DATA FOR THIS TASK =
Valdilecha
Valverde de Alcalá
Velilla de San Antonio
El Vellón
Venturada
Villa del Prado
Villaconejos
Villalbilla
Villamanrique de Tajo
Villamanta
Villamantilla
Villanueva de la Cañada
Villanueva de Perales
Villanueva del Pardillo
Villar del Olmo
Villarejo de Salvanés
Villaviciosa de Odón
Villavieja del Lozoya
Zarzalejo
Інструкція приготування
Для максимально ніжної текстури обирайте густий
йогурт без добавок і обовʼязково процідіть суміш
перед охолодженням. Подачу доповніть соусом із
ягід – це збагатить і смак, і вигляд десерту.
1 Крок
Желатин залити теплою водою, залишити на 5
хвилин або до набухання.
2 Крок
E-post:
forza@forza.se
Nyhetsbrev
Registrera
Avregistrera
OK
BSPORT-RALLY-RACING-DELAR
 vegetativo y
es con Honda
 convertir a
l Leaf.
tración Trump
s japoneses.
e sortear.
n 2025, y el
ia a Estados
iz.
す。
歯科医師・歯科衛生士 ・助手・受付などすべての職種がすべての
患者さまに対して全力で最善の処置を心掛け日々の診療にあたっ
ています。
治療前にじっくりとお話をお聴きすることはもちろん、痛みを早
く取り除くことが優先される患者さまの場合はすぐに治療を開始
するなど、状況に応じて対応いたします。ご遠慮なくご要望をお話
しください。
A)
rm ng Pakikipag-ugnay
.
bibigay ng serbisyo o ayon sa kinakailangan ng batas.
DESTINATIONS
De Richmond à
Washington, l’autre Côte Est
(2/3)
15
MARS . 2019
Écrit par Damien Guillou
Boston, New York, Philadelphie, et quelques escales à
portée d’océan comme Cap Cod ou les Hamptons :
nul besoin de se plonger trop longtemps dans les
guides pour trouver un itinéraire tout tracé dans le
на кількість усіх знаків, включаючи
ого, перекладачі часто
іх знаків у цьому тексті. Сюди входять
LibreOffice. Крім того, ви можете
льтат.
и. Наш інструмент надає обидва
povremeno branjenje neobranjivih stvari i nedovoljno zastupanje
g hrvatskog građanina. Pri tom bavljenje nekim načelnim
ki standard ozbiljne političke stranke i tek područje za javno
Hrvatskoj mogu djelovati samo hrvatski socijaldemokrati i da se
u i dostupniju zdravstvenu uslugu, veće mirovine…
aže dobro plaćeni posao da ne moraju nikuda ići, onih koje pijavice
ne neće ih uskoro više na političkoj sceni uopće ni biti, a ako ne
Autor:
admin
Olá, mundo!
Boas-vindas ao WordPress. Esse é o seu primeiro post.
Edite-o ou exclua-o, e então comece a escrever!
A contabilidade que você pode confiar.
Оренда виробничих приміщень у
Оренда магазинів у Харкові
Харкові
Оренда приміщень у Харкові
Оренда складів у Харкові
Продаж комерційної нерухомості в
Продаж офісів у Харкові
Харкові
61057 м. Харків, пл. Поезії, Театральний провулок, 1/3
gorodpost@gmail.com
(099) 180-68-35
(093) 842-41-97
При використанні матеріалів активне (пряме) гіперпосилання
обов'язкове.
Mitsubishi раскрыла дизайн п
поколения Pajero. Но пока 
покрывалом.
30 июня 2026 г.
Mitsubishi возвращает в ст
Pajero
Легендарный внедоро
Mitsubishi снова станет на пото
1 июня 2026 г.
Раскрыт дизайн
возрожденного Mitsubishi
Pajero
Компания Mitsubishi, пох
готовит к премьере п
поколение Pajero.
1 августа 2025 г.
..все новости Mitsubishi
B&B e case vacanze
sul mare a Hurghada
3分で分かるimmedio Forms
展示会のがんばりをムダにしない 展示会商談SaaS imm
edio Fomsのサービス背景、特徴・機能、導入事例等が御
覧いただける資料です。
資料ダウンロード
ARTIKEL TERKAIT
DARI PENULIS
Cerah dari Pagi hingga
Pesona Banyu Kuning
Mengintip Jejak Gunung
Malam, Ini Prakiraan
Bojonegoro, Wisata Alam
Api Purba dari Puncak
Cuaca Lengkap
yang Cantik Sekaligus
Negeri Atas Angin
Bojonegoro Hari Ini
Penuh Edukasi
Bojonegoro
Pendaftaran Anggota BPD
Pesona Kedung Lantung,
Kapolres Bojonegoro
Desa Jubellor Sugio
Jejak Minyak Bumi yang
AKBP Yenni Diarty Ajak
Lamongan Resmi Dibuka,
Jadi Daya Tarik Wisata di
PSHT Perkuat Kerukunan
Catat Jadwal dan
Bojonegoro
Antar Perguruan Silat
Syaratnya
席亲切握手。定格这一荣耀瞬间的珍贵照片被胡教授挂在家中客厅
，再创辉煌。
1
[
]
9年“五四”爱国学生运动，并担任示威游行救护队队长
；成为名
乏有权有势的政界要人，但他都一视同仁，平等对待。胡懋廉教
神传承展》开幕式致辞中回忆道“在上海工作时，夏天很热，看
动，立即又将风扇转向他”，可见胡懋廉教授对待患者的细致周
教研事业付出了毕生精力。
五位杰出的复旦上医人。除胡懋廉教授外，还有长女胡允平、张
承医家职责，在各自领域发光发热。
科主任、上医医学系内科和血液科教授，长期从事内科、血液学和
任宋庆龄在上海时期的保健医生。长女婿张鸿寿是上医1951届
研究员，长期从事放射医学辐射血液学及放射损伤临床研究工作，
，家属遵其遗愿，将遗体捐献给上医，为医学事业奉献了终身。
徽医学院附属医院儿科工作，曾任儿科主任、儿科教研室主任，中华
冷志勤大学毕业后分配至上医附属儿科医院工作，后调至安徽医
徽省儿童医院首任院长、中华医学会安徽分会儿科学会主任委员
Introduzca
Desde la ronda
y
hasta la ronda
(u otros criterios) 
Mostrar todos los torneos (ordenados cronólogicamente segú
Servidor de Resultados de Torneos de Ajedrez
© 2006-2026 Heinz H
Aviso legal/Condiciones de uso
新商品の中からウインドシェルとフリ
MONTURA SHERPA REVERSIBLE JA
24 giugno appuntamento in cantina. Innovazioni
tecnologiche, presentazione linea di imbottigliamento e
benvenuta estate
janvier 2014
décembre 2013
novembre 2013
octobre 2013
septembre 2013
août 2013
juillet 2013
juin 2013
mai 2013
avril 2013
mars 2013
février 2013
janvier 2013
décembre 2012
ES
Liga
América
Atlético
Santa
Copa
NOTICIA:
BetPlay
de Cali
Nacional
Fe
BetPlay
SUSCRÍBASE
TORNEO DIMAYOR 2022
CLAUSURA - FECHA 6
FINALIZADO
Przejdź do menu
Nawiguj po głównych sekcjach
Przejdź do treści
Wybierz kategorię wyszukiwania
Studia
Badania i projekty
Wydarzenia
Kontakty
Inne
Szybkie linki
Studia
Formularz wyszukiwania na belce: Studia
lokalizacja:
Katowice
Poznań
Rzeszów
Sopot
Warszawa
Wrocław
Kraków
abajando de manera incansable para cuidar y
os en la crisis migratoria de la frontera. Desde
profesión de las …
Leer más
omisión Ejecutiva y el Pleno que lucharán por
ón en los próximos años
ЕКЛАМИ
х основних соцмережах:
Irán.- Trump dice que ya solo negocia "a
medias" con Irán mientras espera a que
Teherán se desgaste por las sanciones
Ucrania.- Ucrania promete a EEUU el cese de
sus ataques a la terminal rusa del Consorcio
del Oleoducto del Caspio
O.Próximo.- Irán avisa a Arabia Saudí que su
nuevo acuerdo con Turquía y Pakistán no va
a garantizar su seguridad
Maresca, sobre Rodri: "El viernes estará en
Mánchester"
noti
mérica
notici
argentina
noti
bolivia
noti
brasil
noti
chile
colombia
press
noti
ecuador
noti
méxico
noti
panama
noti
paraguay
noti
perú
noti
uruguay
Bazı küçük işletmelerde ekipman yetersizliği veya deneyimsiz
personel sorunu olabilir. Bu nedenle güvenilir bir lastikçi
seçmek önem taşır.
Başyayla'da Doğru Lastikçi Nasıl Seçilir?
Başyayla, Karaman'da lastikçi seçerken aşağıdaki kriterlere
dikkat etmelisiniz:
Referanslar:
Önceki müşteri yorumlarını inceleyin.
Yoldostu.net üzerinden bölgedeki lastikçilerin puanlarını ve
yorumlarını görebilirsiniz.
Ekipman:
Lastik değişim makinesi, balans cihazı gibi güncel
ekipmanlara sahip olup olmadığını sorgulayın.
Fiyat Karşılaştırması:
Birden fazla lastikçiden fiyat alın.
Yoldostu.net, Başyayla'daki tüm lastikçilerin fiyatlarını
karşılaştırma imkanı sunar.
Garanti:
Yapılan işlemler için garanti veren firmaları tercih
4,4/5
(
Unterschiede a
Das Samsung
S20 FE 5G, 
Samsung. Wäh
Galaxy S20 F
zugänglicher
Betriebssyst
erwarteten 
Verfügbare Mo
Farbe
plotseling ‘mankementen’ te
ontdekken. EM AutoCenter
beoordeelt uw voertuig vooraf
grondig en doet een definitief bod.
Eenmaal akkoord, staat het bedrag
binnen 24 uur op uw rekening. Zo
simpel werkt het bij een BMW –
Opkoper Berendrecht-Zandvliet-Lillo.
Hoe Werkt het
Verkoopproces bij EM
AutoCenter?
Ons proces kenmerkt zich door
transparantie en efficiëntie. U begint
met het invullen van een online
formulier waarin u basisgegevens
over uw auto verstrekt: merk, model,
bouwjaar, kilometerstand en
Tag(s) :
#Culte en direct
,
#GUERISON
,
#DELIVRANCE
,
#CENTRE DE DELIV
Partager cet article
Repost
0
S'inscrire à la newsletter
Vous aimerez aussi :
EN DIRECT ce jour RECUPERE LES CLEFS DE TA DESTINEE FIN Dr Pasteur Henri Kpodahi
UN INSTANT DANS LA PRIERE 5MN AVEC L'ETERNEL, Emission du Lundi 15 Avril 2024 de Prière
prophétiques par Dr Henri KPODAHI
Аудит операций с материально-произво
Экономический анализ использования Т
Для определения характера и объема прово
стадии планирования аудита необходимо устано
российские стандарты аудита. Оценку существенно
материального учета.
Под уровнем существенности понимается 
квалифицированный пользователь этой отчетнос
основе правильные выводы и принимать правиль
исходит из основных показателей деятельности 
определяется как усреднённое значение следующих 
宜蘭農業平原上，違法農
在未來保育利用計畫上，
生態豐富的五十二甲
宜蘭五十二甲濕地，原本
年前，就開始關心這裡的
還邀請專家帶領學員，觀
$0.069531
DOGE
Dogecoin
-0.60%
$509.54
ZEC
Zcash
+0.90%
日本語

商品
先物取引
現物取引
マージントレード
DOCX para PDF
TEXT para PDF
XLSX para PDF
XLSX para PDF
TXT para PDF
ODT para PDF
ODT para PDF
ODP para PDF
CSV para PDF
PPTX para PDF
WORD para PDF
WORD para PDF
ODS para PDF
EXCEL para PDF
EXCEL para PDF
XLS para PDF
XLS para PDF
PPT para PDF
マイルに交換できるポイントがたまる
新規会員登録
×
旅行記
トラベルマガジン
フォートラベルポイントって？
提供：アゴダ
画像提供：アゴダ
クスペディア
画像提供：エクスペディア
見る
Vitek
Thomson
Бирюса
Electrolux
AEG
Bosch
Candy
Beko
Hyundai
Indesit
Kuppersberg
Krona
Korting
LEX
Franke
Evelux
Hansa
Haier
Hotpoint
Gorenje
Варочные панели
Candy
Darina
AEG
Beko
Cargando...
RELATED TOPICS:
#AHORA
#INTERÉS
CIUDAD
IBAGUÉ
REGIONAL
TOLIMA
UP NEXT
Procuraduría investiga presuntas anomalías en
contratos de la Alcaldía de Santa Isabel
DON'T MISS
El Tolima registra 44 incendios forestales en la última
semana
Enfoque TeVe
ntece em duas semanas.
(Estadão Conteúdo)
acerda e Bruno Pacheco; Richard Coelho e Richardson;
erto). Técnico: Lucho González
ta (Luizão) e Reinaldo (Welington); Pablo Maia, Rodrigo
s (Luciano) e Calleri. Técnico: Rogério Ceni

ACTIVITY = Each line in the material above that mentions the word "Yoldostu" must be copied.

COMPLETED EXERCISE =
Yoldostu.net üzerinden bölgedeki lastikçilerin puanlarını ve
Yoldostu.net, Başyayla'daki tüm lastikçilerin fiyatlarını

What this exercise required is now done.